_ACTIVITY_
Each line of the records below that holds "lines" should be copied out.

--------------------

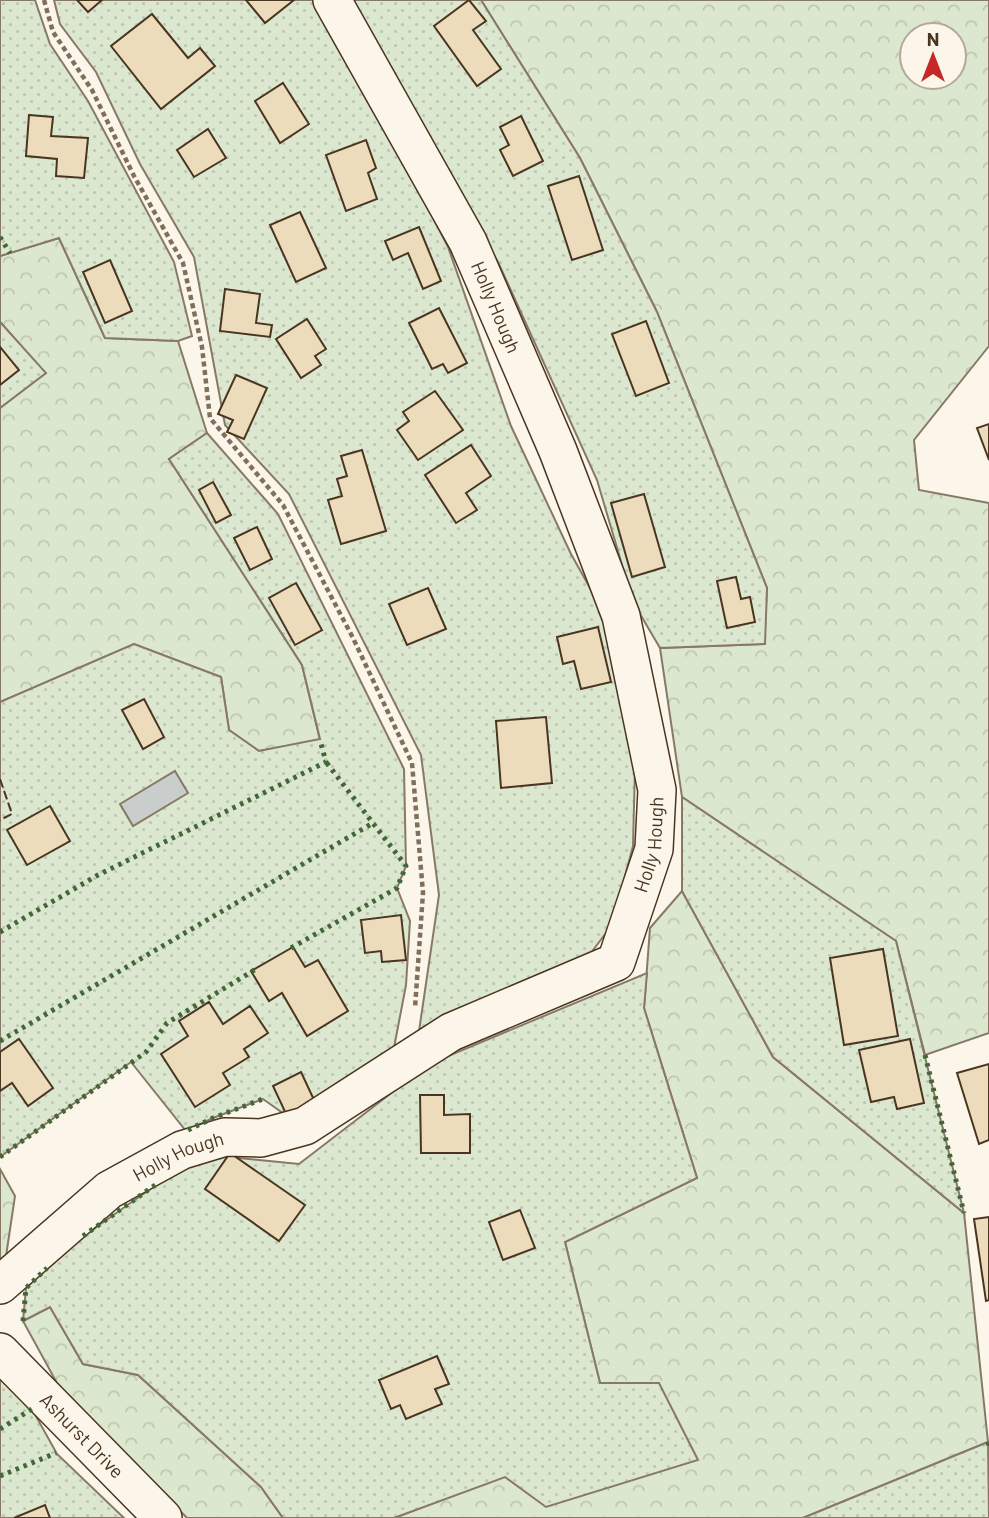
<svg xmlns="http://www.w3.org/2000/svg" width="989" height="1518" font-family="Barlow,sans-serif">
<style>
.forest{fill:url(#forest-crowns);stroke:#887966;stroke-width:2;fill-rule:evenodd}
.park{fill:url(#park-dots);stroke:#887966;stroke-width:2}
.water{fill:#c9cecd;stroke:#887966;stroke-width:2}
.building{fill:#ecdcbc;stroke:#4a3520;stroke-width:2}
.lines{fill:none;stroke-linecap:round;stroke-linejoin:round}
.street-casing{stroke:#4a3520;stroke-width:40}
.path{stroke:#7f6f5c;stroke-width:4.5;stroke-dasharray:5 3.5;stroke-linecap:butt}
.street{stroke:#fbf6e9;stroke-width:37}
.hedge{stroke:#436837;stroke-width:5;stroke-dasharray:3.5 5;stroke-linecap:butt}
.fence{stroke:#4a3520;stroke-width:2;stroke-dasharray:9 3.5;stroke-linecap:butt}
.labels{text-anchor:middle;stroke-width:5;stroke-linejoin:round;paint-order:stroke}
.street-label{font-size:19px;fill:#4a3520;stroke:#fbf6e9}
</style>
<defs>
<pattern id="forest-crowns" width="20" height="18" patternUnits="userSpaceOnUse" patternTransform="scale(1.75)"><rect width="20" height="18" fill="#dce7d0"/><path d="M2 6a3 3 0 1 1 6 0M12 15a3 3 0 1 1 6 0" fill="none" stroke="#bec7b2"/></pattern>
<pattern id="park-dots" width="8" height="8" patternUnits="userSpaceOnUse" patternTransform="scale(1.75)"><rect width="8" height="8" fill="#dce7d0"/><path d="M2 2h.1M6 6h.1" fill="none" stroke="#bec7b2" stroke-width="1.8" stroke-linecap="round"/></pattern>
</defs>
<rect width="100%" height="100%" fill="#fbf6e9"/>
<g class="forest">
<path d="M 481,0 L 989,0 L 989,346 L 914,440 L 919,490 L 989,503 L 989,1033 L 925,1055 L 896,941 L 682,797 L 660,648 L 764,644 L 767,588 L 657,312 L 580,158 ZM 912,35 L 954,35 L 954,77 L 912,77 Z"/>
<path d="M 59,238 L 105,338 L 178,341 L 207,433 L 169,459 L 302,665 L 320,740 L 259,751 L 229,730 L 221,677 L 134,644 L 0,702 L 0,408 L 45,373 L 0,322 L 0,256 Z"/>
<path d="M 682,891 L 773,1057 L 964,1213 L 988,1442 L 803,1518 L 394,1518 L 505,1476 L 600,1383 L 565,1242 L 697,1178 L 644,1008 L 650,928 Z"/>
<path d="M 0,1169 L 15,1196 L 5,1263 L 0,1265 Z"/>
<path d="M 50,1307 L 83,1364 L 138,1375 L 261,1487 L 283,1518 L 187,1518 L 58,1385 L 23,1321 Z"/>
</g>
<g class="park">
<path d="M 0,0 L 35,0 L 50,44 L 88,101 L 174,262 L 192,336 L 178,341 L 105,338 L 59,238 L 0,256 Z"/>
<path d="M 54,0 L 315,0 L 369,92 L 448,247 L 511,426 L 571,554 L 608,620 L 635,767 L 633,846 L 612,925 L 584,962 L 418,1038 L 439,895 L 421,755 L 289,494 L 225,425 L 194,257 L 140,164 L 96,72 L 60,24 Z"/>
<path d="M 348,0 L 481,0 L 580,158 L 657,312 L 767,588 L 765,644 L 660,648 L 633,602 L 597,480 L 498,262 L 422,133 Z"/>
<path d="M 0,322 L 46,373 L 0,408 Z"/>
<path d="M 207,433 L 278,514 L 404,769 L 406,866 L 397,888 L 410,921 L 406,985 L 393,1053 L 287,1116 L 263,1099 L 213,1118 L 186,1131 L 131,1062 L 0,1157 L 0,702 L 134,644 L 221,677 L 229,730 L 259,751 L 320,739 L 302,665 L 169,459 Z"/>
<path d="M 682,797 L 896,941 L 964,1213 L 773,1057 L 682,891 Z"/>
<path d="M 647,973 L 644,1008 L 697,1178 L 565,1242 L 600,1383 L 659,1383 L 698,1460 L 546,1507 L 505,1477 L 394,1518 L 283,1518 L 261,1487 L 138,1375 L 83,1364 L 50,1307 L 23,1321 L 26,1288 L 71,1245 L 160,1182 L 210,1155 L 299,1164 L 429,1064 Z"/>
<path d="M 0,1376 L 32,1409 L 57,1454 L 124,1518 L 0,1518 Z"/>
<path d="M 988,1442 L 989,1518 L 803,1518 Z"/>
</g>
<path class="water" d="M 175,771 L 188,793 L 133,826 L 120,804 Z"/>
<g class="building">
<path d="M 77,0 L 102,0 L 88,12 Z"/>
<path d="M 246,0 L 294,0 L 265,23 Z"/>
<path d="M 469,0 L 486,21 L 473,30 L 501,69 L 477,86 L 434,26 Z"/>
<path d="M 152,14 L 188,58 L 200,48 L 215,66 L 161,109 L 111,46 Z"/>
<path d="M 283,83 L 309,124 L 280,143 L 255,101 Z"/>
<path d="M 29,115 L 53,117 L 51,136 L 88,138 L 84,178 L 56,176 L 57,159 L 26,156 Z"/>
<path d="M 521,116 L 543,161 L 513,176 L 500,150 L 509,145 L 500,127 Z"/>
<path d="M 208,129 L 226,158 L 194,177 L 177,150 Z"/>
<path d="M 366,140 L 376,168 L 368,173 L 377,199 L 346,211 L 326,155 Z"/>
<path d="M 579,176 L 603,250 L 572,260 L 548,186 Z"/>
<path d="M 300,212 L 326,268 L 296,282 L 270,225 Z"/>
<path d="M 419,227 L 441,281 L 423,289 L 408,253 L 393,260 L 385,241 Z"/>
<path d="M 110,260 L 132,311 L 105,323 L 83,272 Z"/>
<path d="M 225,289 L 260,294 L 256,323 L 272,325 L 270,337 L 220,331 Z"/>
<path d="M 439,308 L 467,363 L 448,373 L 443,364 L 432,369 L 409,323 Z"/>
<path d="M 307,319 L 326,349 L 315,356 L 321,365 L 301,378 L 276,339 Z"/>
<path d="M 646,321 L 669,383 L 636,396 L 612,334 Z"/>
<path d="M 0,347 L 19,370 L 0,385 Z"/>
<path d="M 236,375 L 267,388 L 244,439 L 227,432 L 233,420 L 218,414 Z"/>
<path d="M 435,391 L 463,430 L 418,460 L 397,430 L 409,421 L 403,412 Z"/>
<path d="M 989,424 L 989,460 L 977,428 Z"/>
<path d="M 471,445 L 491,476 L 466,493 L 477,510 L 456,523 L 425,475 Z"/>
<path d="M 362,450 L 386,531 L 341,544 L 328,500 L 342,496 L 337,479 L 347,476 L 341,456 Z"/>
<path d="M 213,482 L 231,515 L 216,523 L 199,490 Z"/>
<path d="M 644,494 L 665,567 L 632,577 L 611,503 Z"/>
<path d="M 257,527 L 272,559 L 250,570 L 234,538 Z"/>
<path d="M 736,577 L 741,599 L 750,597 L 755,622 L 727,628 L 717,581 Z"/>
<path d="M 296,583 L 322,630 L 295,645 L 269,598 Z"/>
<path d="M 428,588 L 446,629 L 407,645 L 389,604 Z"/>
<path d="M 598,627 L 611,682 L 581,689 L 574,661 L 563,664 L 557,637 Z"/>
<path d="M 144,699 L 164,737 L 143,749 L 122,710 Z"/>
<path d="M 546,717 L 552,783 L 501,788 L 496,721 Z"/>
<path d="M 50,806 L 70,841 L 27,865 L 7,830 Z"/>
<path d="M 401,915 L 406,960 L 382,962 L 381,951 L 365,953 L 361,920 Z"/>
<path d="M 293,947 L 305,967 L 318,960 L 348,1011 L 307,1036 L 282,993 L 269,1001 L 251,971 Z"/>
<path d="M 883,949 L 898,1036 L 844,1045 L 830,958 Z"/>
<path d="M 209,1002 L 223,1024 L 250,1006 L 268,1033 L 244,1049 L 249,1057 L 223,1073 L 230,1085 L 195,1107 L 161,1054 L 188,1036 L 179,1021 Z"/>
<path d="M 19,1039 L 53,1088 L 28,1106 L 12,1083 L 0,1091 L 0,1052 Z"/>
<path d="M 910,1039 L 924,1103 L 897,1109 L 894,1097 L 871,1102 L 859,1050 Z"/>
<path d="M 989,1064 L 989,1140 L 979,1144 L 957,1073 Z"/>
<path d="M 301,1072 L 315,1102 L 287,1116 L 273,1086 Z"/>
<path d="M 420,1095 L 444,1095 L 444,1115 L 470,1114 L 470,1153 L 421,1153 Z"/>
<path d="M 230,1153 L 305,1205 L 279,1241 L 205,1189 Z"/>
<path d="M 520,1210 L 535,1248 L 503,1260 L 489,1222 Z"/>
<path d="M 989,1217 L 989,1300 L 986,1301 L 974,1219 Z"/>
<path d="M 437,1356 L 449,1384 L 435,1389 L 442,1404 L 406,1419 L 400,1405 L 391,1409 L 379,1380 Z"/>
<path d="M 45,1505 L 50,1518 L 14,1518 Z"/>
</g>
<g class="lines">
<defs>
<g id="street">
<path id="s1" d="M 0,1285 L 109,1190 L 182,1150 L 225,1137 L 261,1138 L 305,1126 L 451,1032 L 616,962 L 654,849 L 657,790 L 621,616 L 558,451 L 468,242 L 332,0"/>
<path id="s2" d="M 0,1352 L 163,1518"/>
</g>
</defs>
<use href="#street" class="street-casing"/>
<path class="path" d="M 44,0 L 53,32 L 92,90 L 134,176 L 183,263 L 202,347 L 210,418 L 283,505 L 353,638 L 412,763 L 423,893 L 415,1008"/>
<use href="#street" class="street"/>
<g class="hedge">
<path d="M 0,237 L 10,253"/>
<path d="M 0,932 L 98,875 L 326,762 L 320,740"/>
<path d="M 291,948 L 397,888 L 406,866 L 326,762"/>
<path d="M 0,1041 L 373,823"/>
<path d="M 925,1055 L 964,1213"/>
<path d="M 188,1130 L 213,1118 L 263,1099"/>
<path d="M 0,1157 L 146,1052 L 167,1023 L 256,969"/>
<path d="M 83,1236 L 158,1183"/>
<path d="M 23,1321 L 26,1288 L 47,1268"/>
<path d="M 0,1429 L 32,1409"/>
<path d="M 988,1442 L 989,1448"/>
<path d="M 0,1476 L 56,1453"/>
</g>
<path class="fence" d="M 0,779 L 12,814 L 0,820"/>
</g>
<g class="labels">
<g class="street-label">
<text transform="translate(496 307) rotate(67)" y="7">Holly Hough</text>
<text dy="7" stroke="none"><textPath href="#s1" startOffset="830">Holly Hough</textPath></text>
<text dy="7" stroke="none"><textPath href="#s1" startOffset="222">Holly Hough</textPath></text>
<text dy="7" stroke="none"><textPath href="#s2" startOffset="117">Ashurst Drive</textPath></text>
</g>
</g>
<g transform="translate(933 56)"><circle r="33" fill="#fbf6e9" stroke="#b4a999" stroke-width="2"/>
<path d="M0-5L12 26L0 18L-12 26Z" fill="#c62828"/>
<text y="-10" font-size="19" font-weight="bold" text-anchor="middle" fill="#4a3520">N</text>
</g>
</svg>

--------------------

_EXERCISE RESULT_
.lines{fill:none;stroke-linecap:round;stroke-linejoin:round}
<g class="lines">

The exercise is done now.